Almost 600 cases before the Industrial Tribunal have been on hold for more than four months as Parliament has yet to approve changes to the law guaranteeing impartiality.

The government moved changes to the law after the court agreed with the General Workers’ Union that the tribunal chairman was “biased” towards one party, especially in cases involving a State entity, since the chairman was appointed by the government.

Parliament on Wednesday approved the Bill in second reading. The next step is to be discussed in committee stage but no date has been fixed yet.

The government is committed to addressing this backlog once the parliamentary process is finished

“The debate on the second reading has ended. Once the amendments are discussed and voted upon in committee [with the third reading remaining], the work of the Industrial Tribunal will resume,” a spokesman for the Social Dialogue Ministry said in reply to questions on the subject.

He said there were 577 cases pending before the Industrial Tribunal. A total of 313 of them concerned former Malta Drydocks employees, whose cases were pending since 2008.

“The government is committed to addressing this backlog once the parliamentary process is finished,” he said.

In the meantime, those who sought recourse to the Industrial Tribunal after losing their case have no idea when there could be disclosure.

“It’s very difficult from the psychological point of view. My clients and their families are going through a trauma. You cannot compare it to a pending criminal case, with the possibility that one day you’ll just end up in jail but it’s equally stressful,” a lawyer who works in the industrial relations field told the Times of Malta.

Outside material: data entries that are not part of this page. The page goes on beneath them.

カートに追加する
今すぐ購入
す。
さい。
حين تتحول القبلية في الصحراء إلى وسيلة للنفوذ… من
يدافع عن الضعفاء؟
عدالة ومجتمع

A judge had concluded in 2015 that various articles in the law setting up the Industrial Tribunal were in breach of the principle guaranteeing a fair hearing. The ruling was given in relation to two cases filed by the GWU challenging the tribunal’s impartiality.

One of the cases was about an Enemalta Corporation employee who was not being allowed to work shifts. In the other, the GWU was accused of terminating former section secretary Josephine Attard Sultana. The judgment was confirmed by the Appeal Court last February, throwing all pending cases into limbo.

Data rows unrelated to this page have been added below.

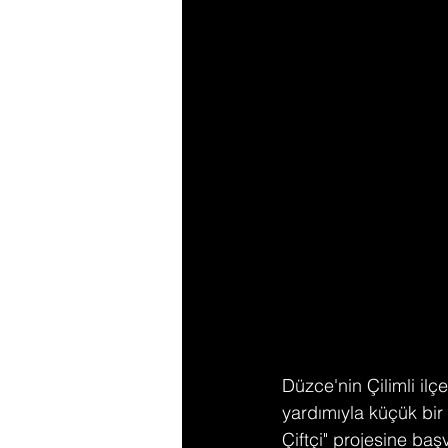
Düzce'nin Çilimli ilç
yardımıyla küçük bir
Çiftçi" projesine baş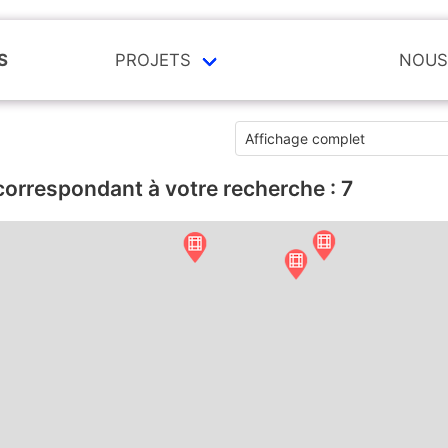
S
PROJETS
NOUS
correspondant à votre recherche :
7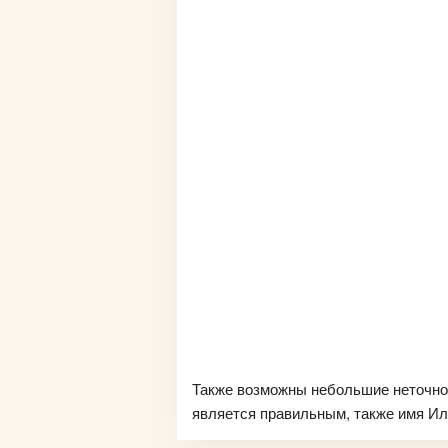
Также возможны небольшие неточно
является правильным, также имя Илл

The government had then asked the Attorney General to consult the social partners within the Malta Council for Economic and Social Development and draw up legal amendments to strengthen the guarantees of independence and impartiality of the Industrial Tribunal.

Amendments to the employment law included a guarantee for the security of tenure of the tribunal members, which increases the term of office from three to four years. The government also proposed that the Employment Relations Board be involved in the appointment of the Industrial Tribunal’s chairmen.

The Opposition had insisted that the Industrial Tribunal should be presided over by a magistrate to ensure impartiality.